__CONJUNTO DE TAREFAS__
1. Segundo o texto sobre o ciclo do algodão em Alagoas, em que período a atividade industrial do estado chegou ao seu ápice?
2. Por favor, escreva a continuação do texto sobre o ciclo do algodão em Alagoas a partir da última frase apresentada.

__TEXTO FORNECIDO__
# # # # # # #

O Ciclo do Algodão e as Vilas Operárias dos historiadores Douglas Apratto Tenório e Golbery Luiz Lessa

Apesar de ter sua presença no panorama histórico da economia alagoana relegada a um plano inferior, a cultura do algodão protagonizou um período particularmente importante para o desenvolvimento da região ao possibilitar o início de um expressivo surto de industrialização no estado. Momento histórico marcado em sua etapa inicial pela consolidação de um intenso processo de transição do ambiente social, em meio ao surgimento das fábricas de fiação e tecelagem e suas vilas operárias, a atividade industrial em Alagoas chegou ao seu ápice entre os anos 1930 e 1950.
Nesse meio tempo, o estado não apenas experimentou o gostinho do progresso, mas viu surgir no espaço fabril uma série de transformações importantes que tornou possível a quebra de tabus seculares. Entre os quais, o início de um lento, porém significativo processo de emancipação da mulher em função da expressiva atuação feminina no universo têxtil e o desenvolvimento de uma consciência política entre a classe operária, constituíram avanços que dificilmente encontrariam terreno fértil no ambiente da atividade canavieira.

# # # # # # #

__DADOS COLETADOS__

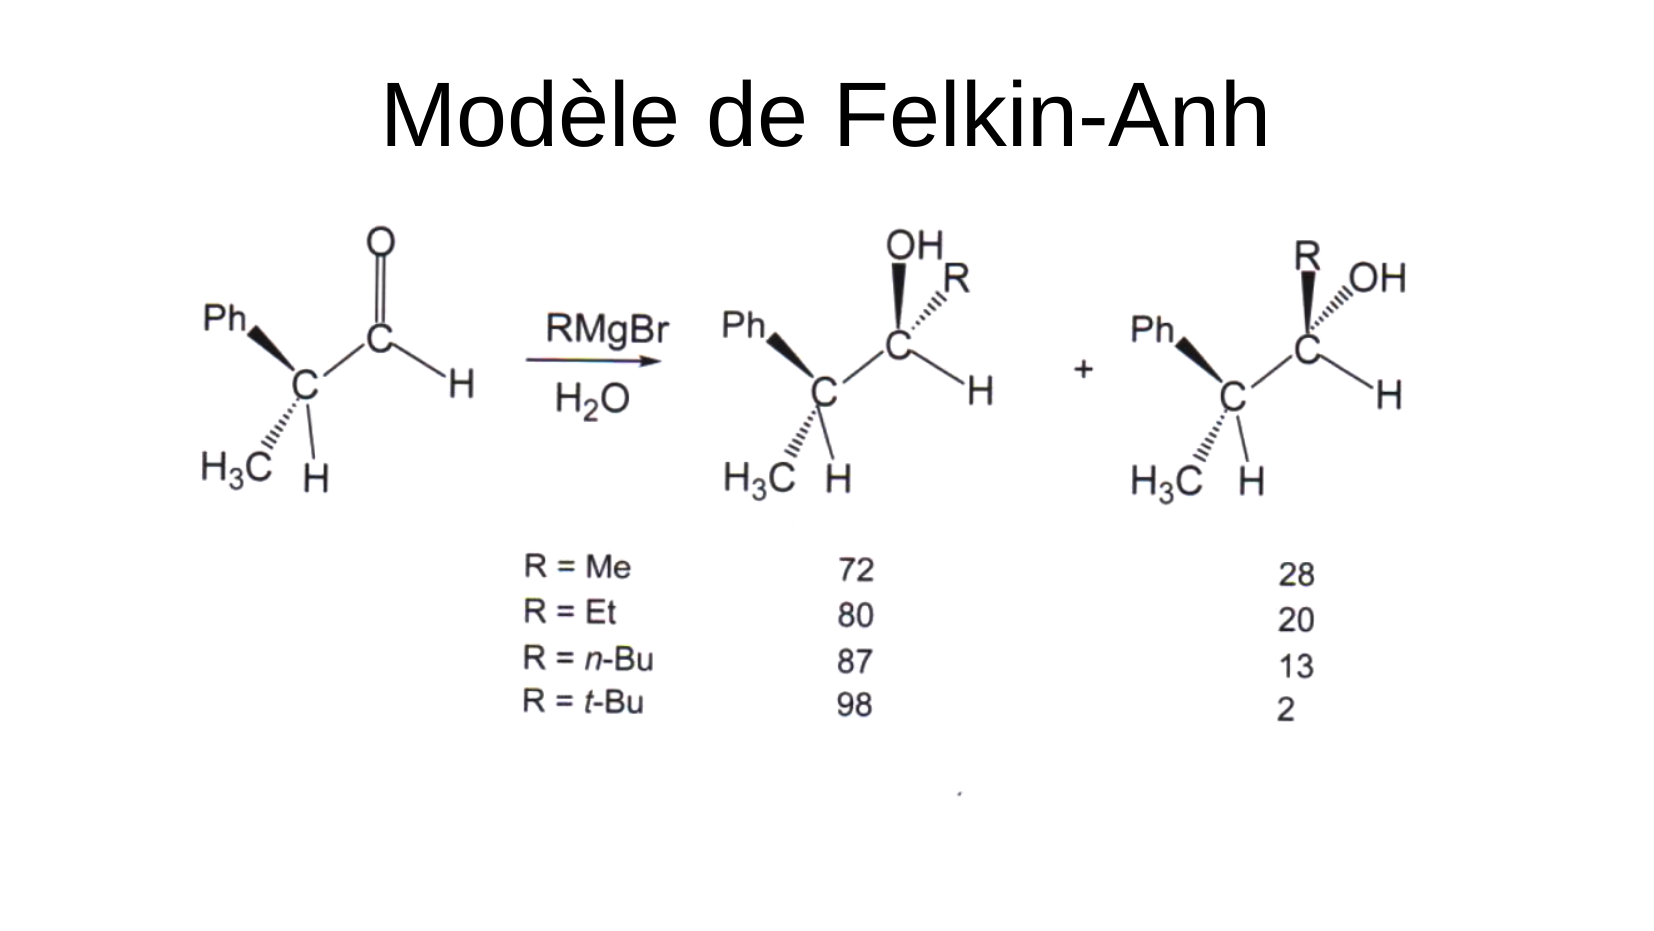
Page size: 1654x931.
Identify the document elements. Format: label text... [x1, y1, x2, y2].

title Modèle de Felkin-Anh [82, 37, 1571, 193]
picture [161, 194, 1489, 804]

# # # # # # #

__RESULTADOS DO EXERCÍCIO__
1. Entre os anos 1930 e 1950.

2.
Para desfazer alguns equívocos históricos e reconstituir a origem e o desenrolar de todo esse processo de transição econômica, política e cultural vivida pela sociedade alagoana na virada do século 19 até a primeira metade do século 20, os historiadores Douglas Apratto e Golbery Lessa se debruçaram sobre o tema, cuja pesquisa resultou no livro O Ciclo do Algodão e as Vilas Operárias, título da Edufal que chega para ajudar a preencher uma lacuna, em meio a obscena escassez bibliográfica sobre o assunto.

“No século 19, plantou-se, em média, tantos hectares de algodão quantos hectares de cana-de-açúcar em Alagoas. Entre 1933 e 1954, período de crise da indústria açucareira e de apogeu da indústria têxtil, a quantidade de hectares de algodão era muito maior do que a quantidade de hectares de cana”, explica o pesquisador Golbery Lessa a nossa reportagem. “Naquele momento histórico, os dois setores produziam o mesmo montante em termos de valor econômico, as fábricas têxteis empregavam o dobro de operários e gastavam, em decorrência, o dobro em salários. Os salários eram maiores e as leis trabalhistas eram muito mais respeitadas numa fábrica têxtil do que numa usina. Em média, uma fábrica de tecidos valia duas usinas de açúcar. A indústria de fiação e tecelagem não foi, portanto, um apêndice, algo menor e episódico, foi uma alternativa de desenvolvimento efetiva e mais progressista do que a indústria canavieira”, argumenta ele.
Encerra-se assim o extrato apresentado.